I thought it was a shame such a nice puzzle didn't have an explanation of its solve path. So here's mine! Click through to get the (large) full-size images. "Connectivity deduction" means "I put a line here because if there isn't a line, a single connected loop is now impossible". Shaded pieces mean I've placed them, and shaded parts of the grid have pieces placed for sure.
Part 1: Putting some pieces in
Step 1:

Place the corner pieces. Only one place for each.
Step 2:

An edge can't have 4 white circles in a row. The middle two wouldn't have anywhere to turn. So the two remaining top-edge pieces must be placed so their top-row white circles aren't adjacent.
Step 3:

The larger stair-shaped left-edge piece can't go above the other.
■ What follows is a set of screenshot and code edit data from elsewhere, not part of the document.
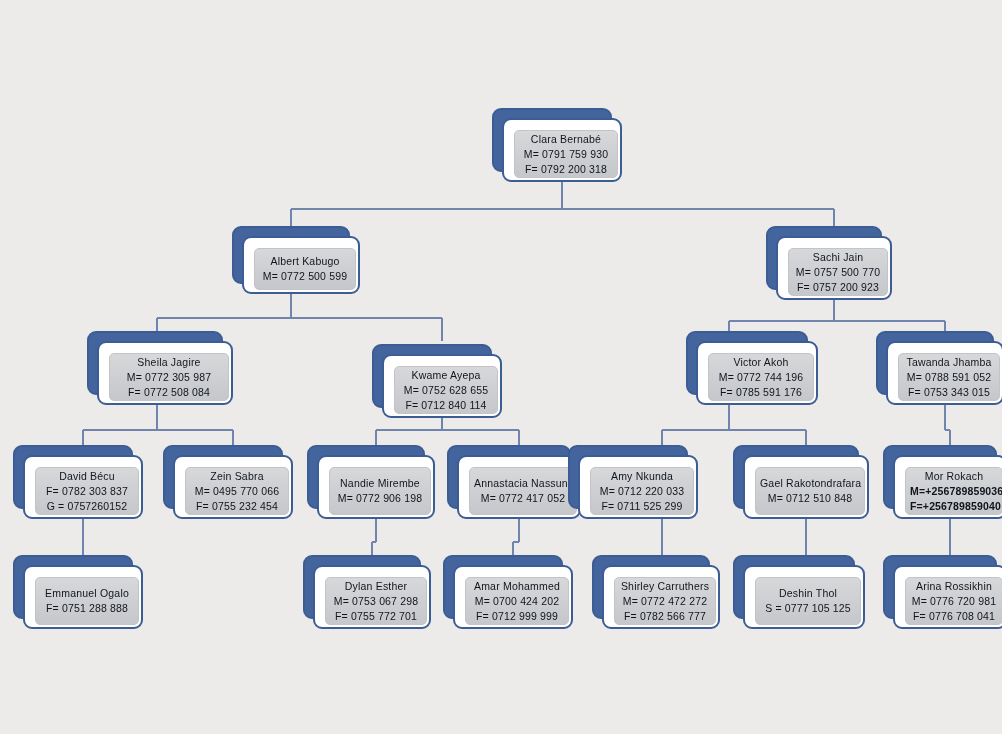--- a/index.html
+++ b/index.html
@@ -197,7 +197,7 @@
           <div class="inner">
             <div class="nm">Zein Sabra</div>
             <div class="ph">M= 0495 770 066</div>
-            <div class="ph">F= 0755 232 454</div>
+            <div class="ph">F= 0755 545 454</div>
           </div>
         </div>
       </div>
It doesn't fit in the top spot. Therefore the left-edge pieces can be resolved.
Step 4:

There can't be a "stack" of black circles leading away from an edge. One couldn't satisfy the go-straight-twice requirement. Therefore the black-circle right-edge piece can't go on the top, and the right-edge pieces can be resolved.
Step 5:

Both bottom-edge pieces have the same shape, so their outlines can be drawn (though we don't know which goes where yet).
Step 6:

The large upside-down staircase piece can only go one place now.
Step 7:

The only way to satisfy the 5 unspoken-for squares in the upper right (looks like a P-pentomino) is to use a 2x2 and the 1x1. So the 1x1 can't be used elsewhere. There is only one way to place the remaining L-tetromino without isolating a 1x1. All piece borders can now be drawn. Also both of the bottom-edge pieces have a black circle in the same spot, so let's add that in.
Part 2: Drawing some lines
Step 8:

Basic Maysu deductions based on dots being on edges or near edges
Step 9:

Two black dots are now effectively near edges, because they can't extend for two in one direction. After that a basic connectivity deduction along the right edge.
Step 10:

The white circles on either side-edge still need to turn on at least one side. Once they do so, then there are some effective-edge deductions to make.
Step 11:

That lingering line in R2C1 can't go right or it would create a closed loop; it must therefore go down. Also some connectivity deductions.
Part 3: Putting some pieces in while drawing some lines
Step 12:

The lower 1x2 can't be the one with the white dot, because there's no room to go straight. Therefore we can resolve the 1x2s.
Step 13:

The bottom-row white dot for one of the bottom-edge pieces (the one with two white dots) couldn't be satisfied if that piece went on the left side. The spot it would go already has a straight line that doesn't turn on either side. Therefore the bottom-edge piece with two white circles is forced to go on the right side.
Step 14:

Basic deductions with the new white circles, and then some connectivity.
Step 15:

The lowermost 2x2 can't have a white circle on its bottom row, as there is no room for a straight segment there. So it takes the only 2x2 with a top-row white circle. Then the upper-right 2x2 can't have a white circle in its bottom-right (no room, again). It takes the 2x2 with a bottom-left white circle. The last 2x2 claims the last spot, and voila! All pieces are placed.
Part 4: To the end!
Also known as: I do way too detailed step-by-step.
Step 16:

Basic deductions with the new white circles.
Step 17:

The white circle in R3C7 still has to turn, and it can only turn up. Then R2C5 must go down for connectivity. Finally the top of the 3-stack of white circles still needs to turn, and there's only one way for it to do so.
Step 18:

Don't-close-the-loop logic on the right side, the last lineless white circle with on-an-edge on the left.
Step 19 (also the solution):

A few trivial applications of connectivity logic, and we're done!